I am implementing a memcached client library. I want it to support several servers and so I wish to add some load-balancing system.
Basically, you can do two operations on a server:
- Store a
valuegiven itskey. - Get a
valuegiven itskey.
Let us say I have N servers (from 0 to N - 1), I’d like to have a repartition function which, from a given key and server number N, would give me an index in the [0, N[ range.
unsigned int getServerIndex(const std::string& key, unsigned int serverCount);
The function should be as fast and simple as possible and must respect the following constraint:
getServerIndex(key, N) == getServerIndex(key, N); //aka. No random return.
I wish I could do this without using an external library (like OpenSSL and its hashing functions). What are my options here?
Side notes:
Obviously, the basic implementation:
unsigned int getServerIndex(const std::string& key, unsigned int serverCount)
{
return 0;
}
Is not a valid answer as this is not exactly a good repartition function 😀
Additional information:
Keys will usually be any possible string, within the ANSI charset (mostly [a-zA-Z0-9_-]). The size may be anything from a one-char-key to whatever-size-you-want.
A good repartition algorithm is an algorithm for which the probability of returning a is equal (or not too far) from the probability of returning b, for two different keys. The number of servers might change (rarely though) and if it does, it is acceptable that the returned index for a given key changes as well.
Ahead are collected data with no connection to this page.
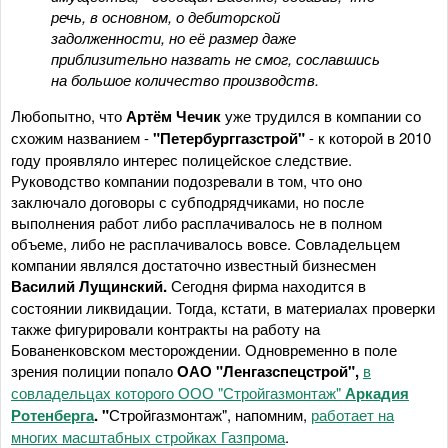
речь, в основном, о дебиторской
задолженности, но её размер даже
приблизительно назвать не смог, сославшись
на большое количество производств.
Любопытно, что
Артём Чечик
уже трудился в компании со
схожим названием -
"Петербурггазстрой"
- к которой в 2010
году проявляло интерес полицейское следствие.
Руководство компании подозревали в том, что оно
заключало договоры с субподрядчиками, но после
выполнения работ либо расплачивалось не в полном
объеме, либо не расплачивалось вовсе. Совладельцем
компании являлся достаточно известный бизнесмен
Василий Лущинский.
Сегодня фирма находится в
состоянии ликвидации. Тогда, кстати, в материалах проверки
также фигурировали контракты на работу на
Бованенковском месторождении. Одновременно в поле
зрения полиции попало
ОАО "Ленгазспецстрой",
в
совладельцах которого ООО "Стройгазмонтаж"
Аркадия
Ротенберга
. "
Стройгазмонтаж", напомним,
работает на
многих масштабных стройках Газпрома
.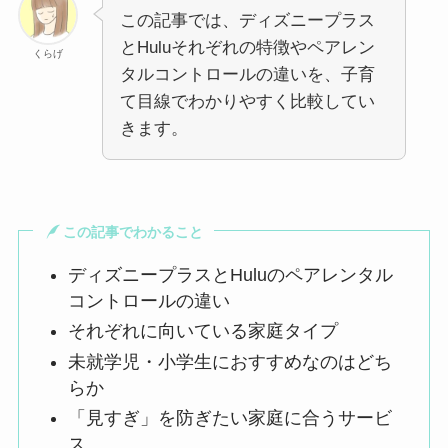
この記事では、ディズニープラス
とHuluそれぞれの特徴やペアレン
くらげ
タルコントロールの違いを、子育
て目線でわかりやすく比較してい
きます。
この記事でわかること
ディズニープラスとHuluのペアレンタル
コントロールの違い
それぞれに向いている家庭タイプ
未就学児・小学生におすすめなのはどち
らか
「見すぎ」を防ぎたい家庭に合うサービ
ス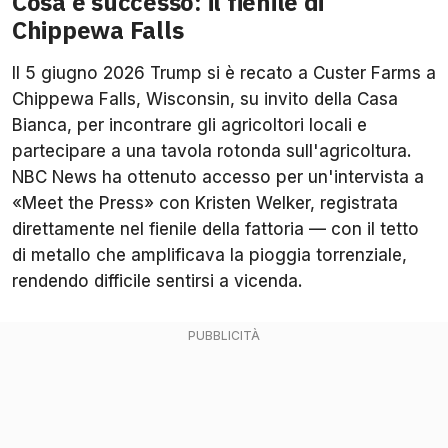
Cosa è successo: il fienile di
Chippewa Falls
Il 5 giugno 2026 Trump si è recato a Custer Farms a
Chippewa Falls, Wisconsin, su invito della Casa
Bianca, per incontrare gli agricoltori locali e
partecipare a una tavola rotonda sull'agricoltura.
NBC News ha ottenuto accesso per un'intervista a
«Meet the Press» con Kristen Welker, registrata
direttamente nel fienile della fattoria — con il tetto
di metallo che amplificava la pioggia torrenziale,
rendendo difficile sentirsi a vicenda.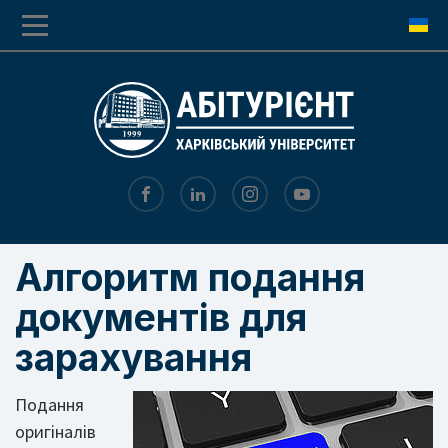
Перехід
Перейти
до
до
основної
основного
навігації
вмісту
Алгоритм подання
документів для
зарахування
Подання
оригіналів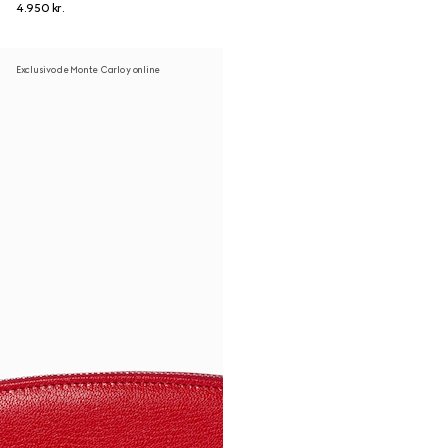
4.950 kr.
Exclusivo de Monte Carlo y online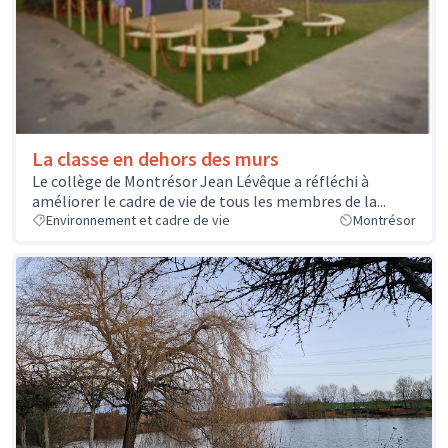
La classe en dehors des murs
Le collège de Montrésor Jean Lévêque a réfléchi à
améliorer le cadre de vie de tous les membres de la...
Environnement et cadre de vie
Montrésor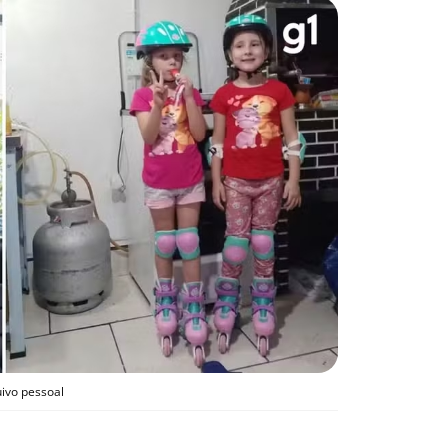
uivo pessoal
You’re probably looking for something that implements consistent hashing. The easiest way to do this is to assign a random ID to each memcache server, and allocate each item to the memcache server which has the closest ID to the item’s hash, by some metric.
A common choice for this – and the one taken by distributed systems such as Kademlia – would be to use the SHA1 hash function (though the hash is not important), and compare distances by XORing the hash of the item with the hash of the server and interpreting the result as a magnitude. All you need, then, is a way of making each client aware of the list of memcache servers and their IDs.
When a memcache server joins or leaves, it need only generate its own random ID, then ask its new neighbours to send it any items that are closer to its hash than to their own.